Tuesday, December 9, 2014


How, I keep incredulously wondering. How am I supposed to engage and study in an environment that features effigies hung at university landmarks and contains tear gas filtering in from windows slightly ajar? How do I celebrate the diversity my campus boasts, though I am aware that the population consists of less that 1,000 Black students' among the more than 31,000 overall? How am I supposed to proudly distinguish myself as a golden bear when, actually, I am a black bear undergoing the hazing of higher education in being spray painted golden. When my many unanswered questions are silenced, how?
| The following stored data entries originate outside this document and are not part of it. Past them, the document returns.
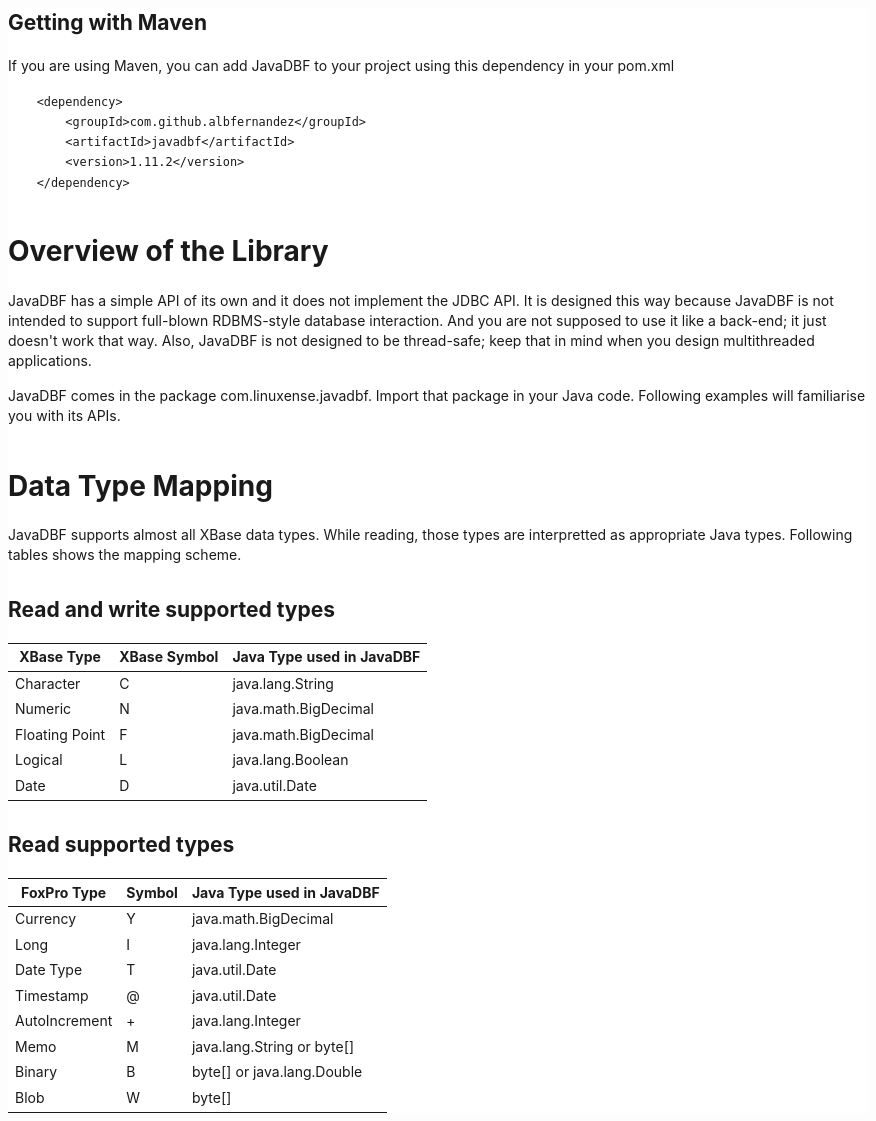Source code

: ## Getting with Maven
If you are using Maven, you can add JavaDBF to your project using this dependency in your pom.xml

```
	<dependency>
		<groupId>com.github.albfernandez</groupId>
		<artifactId>javadbf</artifactId>
		<version>1.11.2</version>
	</dependency>
```


# Overview of the Library

JavaDBF has a simple API of its own and it does not implement the JDBC API. 
It is designed this way because JavaDBF is not intended to support full-blown RDBMS-style database interaction.
And you are not supposed to use it like a back-end; it just doesn't work that way. 
Also, JavaDBF is not designed to be thread-safe; keep that in mind when you design multithreaded applications.

JavaDBF comes in the package com.linuxense.javadbf. 
Import that package in your Java code. Following examples will familiarise you with its APIs. 

# Data Type Mapping

JavaDBF supports almost all XBase data types. 
While reading, those types are interpretted as appropriate Java types.
Following tables shows the mapping scheme.


## Read and write supported types

| XBase Type    | XBase Symbol | Java Type used in JavaDBF |
|------------   | ------------ | ---------------------------
|Character      | C            | java.lang.String          |
|Numeric        | N            | java.math.BigDecimal      |
|Floating Point | F            | java.math.BigDecimal      |
|Logical        | L            | java.lang.Boolean         |
|Date           | D            | java.util.Date            |


## Read supported types

| FoxPro Type           | Symbol | Java Type used in JavaDBF |
| --------------------- | ------ | ------------------------- |  
| Currency              | Y      | java.math.BigDecimal      |
| Long                  | I      | java.lang.Integer         |
| Date Type             | T      | java.util.Date            |
| Timestamp             | @      | java.util.Date            | 
| AutoIncrement         | +      | java.lang.Integer         |
| Memo                  | M      | java.lang.String or byte[]|
| Binary                | B      | byte[] or java.lang.Double|
| Blob                  | W      | byte[]                    |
Despite of how smoothly the defiant cry of "I'm not!" can slide through my lips, the realistic reply to my questions must learned to be as easily be spit out. Unfortunately, this response is along the lines of myself acting as expected of a student attending the number one public university in the nation, myself in accordance to the role of a low income, student of color privileged to be enrolled in an highly ranked institution. My first semester has allowed me to discover that within the rhetoric that my fellow freshman and I are emerged into when stepping onto campus there exists the assumption that all incoming students' exist as self motivated learners. This assumption violently steps on our academic achievement of high-school to announce — note: with failing encouragement — that we can repeat the success that has allowed for our current entrance to the university. I, now, understand this to stand in absence of the consideration of adversity. I, along with about 6,000 counterparts, am an "adult now" and I should "be able to care for myself". Yet -- yes, more questions -- how do I self care when the institution that profits from my very enrollment can only respond to acts of racially fueled terrorism with halfhearted offers of extended hours of counseling services, with additional dates llamas are brought to campus to be pet by students. Five seconds with a domestic animal will not delete the viral videos of students being brutally attacked by police officers in the name of their corruptly defined justice nor erase the viral pictures of effigies being hung at the exact same spot. However, in these brief five seconds, I can confirm that, like the llamas, we, the Black community, are only the center of attention when the university allows for us to be seen -- note: still not heard; again, like the animals. The administration continues with claiming that they have reached out to take firm grasp of the hands of our blacks students to aid us during this triggering time. But, when our hands have been chained to begin with, how can we accept this help that NOTE: has been highlighted in campus wide emails from the chancellor but invisible from the inbox of leaders in the Black community.

My words may oscillate between questions and complains; however, all remain unanswered. Should I take fault in asking how?